Instructions to follow -> Below is a block of records; please copy all of them exactly.

Records provided START

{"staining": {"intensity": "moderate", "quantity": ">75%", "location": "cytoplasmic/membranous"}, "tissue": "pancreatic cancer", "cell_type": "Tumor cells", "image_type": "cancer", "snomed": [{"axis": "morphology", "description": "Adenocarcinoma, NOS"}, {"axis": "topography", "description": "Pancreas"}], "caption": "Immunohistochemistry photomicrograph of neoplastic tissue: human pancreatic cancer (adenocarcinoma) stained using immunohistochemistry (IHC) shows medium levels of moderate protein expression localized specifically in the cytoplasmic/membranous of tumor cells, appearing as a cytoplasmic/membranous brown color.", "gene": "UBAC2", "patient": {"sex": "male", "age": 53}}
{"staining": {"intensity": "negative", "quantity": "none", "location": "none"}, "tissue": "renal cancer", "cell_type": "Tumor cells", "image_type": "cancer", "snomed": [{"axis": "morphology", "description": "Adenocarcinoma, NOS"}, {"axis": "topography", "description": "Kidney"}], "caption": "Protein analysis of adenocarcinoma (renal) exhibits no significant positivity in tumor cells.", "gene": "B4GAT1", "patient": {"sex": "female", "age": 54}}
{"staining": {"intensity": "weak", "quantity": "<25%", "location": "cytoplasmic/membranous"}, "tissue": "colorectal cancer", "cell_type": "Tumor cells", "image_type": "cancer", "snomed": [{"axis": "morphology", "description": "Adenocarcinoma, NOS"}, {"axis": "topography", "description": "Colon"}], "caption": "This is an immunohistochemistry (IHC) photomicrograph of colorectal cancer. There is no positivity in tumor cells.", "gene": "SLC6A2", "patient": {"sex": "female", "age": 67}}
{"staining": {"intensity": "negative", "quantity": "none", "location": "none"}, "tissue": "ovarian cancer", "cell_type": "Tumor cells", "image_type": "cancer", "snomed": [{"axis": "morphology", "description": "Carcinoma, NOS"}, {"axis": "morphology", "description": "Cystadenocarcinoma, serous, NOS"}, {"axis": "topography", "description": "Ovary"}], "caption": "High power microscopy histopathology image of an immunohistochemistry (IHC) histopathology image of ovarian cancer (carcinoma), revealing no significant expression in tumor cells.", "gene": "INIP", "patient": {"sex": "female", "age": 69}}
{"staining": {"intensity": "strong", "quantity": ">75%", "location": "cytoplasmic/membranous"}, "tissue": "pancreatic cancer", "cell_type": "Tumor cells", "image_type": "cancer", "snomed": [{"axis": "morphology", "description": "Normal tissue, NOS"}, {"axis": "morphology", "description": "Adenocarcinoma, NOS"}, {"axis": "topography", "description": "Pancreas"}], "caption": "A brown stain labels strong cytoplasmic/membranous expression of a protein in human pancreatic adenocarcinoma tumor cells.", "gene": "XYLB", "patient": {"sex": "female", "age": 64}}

Records provided END

Solution for this exercise ->
{"staining": {"intensity": "moderate", "quantity": ">75%", "location": "cytoplasmic/membranous"}, "tissue": "pancreatic cancer", "cell_type": "Tumor cells", "image_type": "cancer", "snomed": [{"axis": "morphology", "description": "Adenocarcinoma, NOS"}, {"axis": "topography", "description": "Pancreas"}], "caption": "Immunohistochemistry photomicrograph of neoplastic tissue: human pancreatic cancer (adenocarcinoma) stained using immunohistochemistry (IHC) shows medium levels of moderate protein expression localized specifically in the cytoplasmic/membranous of tumor cells, appearing as a cytoplasmic/membranous brown color.", "gene": "UBAC2", "patient": {"sex": "male", "age": 53}}
{"staining": {"intensity": "negative", "quantity": "none", "location": "none"}, "tissue": "renal cancer", "cell_type": "Tumor cells", "image_type": "cancer", "snomed": [{"axis": "morphology", "description": "Adenocarcinoma, NOS"}, {"axis": "topography", "description": "Kidney"}], "caption": "Protein analysis of adenocarcinoma (renal) exhibits no significant positivity in tumor cells.", "gene": "B4GAT1", "patient": {"sex": "female", "age": 54}}
{"staining": {"intensity": "weak", "quantity": "<25%", "location": "cytoplasmic/membranous"}, "tissue": "colorectal cancer", "cell_type": "Tumor cells", "image_type": "cancer", "snomed": [{"axis": "morphology", "description": "Adenocarcinoma, NOS"}, {"axis": "topography", "description": "Colon"}], "caption": "This is an immunohistochemistry (IHC) photomicrograph of colorectal cancer. There is no positivity in tumor cells.", "gene": "SLC6A2", "patient": {"sex": "female", "age": 67}}
{"staining": {"intensity": "negative", "quantity": "none", "location": "none"}, "tissue": "ovarian cancer", "cell_type": "Tumor cells", "image_type": "cancer", "snomed": [{"axis": "morphology", "description": "Carcinoma, NOS"}, {"axis": "morphology", "description": "Cystadenocarcinoma, serous, NOS"}, {"axis": "topography", "description": "Ovary"}], "caption": "High power microscopy histopathology image of an immunohistochemistry (IHC) histopathology image of ovarian cancer (carcinoma), revealing no significant expression in tumor cells.", "gene": "INIP", "patient": {"sex": "female", "age": 69}}
{"staining": {"intensity": "strong", "quantity": ">75%", "location": "cytoplasmic/membranous"}, "tissue": "pancreatic cancer", "cell_type": "Tumor cells", "image_type": "cancer", "snomed": [{"axis": "morphology", "description": "Normal tissue, NOS"}, {"axis": "morphology", "description": "Adenocarcinoma, NOS"}, {"axis": "topography", "description": "Pancreas"}], "caption": "A brown stain labels strong cytoplasmic/membranous expression of a protein in human pancreatic adenocarcinoma tumor cells.", "gene": "XYLB", "patient": {"sex": "female", "age": 64}}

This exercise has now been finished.